«Tutti in pericolo ma i nostri militari meno a rischio»

«La missione in Afghanistan non è compromessa. L’obiettivo principale era restituire il Paese agli afghani e loro sono ormai in procinto di tornare a essere padroni del proprio futuro. Certo l’ideale era farlo in un clima di cooperazione armonica. Oggi questo clima non c’è più, ma la missione va comunque considerata riuscita e in via di completamente».
Il generale Vincenzo Camporini, 66 anni, ha ricoperto il ruolo di Capo di stato maggiore delle nostre Forze armate dal 2008 al 2011. In quel periodo s’introdussero in Afghanistan le correzioni strategiche che dovevano sanare gli errori del passato. La terribile strage di afghani messa a segno domenica da un soldato statunitense solleva molti interrogativi sul futuro della missione. E qualcuno ricordando i 49 caduti italiani parla di vite sprecate.
«Quelle dei nostri caduti non sono assolutamente vite sprecate - ribatte il generale Camporini in questa intervista al Giornale - il nostro scopo non era occupare l’Afghanistan e nemmeno instaurare rapporti fraterni con tutta la società afghana. L’obiettivo era rimettere in piedi il Paese e trasformarlo in un interlocutore credibile della comunità internazionale. Da questo punto di vista la missione ha funzionato. Il deterioramento nei rapporti tra truppe straniere e popolazione afghana è un problema, ma non equivale a un insuccesso politico strategico».
I nostri soldati ora sono più esposti?
«La missione è certamente più rischiosa perché ci possono essere reazioni anche da parte di singoli individui. Fortunatamente l’area di Herat è una delle zone con il tasso di violenza più basso e il nostro rapporto con le popolazioni locali è decisamente positivo».
Ma il Gulistan, Bakwa e Bala Murghab sono zone complesse...
«Sono ambienti molto isolati dove comunicare con la popolazione è decisamente difficile. Lì i rischi sono certamente maggiori».
Perché certe cose succedono sempre agli americani?
C’è un problema di selezione e di capacità di reclutamento. Gli Stati Uniti risentono sicuramente di un problema culturale. Da noi la cultura dell’uso della forza non è estremamente diffusa. In America non esiste questo freno. Da noi il diritto a possedere un’arma suona quasi come una bestemmia, lì è considerato un diritto fondamentale, una prerogativa costituzionale per la difesa delle libertà individuali».
Riusciranno a metterci una pezza?
«Sarà dura. Quest’uso della violenza fa perdere credibilità a tutta la missione. In America le stragi nelle scuole o sui posti di lavoro sono all’ordine del giorno, ma quando si trasferiscono al di fuori dei confini diventano un caso politico».

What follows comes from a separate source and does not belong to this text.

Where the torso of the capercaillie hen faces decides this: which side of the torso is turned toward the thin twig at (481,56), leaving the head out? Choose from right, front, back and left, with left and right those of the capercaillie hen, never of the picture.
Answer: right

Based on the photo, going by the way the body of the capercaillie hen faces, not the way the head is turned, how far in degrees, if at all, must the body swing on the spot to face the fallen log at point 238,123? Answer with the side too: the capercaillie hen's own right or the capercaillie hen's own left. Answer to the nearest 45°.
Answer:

La Merkel esprime dubbi sul ritiro nel 2014. Perché?
«Forse vuol far capire che la Germania, come anche l’Italia, la Francia, l’Inghilterra, non abbandonerà il Paese allo scattare del 2014 e sarà comunque disponibile a fornire non solo aiuti operativi, ma anche consigli economico istituzionale».
La missione sembra ormai afflitta da inerzia strategica. Perché?
«La dottrina strategica disegnata dal generale McChrystal prima e da Petraeus resta immutata. Continua a basarsi su direttive molto stringenti, che però trovano applicazioni meno attente. Siamo di fronte a un problema di stanchezza operativa. Noi italiani ruotiamo le nostre truppe ogni sei mesi, i soldati statunitensi restano per periodi molto più lunghi e questo può incidere sulla capacità di resistere allo stress».
Per andarsene bisogna completare l’addestramento dell’esercito afghano.

A che punto siamo?
«Siamo ben oltre metà dell’opera. Ho dei dubbi sull’addestramento della polizia, ma siamo sulla strada giusta. Ci riusciremo se non vi sarà una frattura traumatica tra governo afghano e truppe straniere».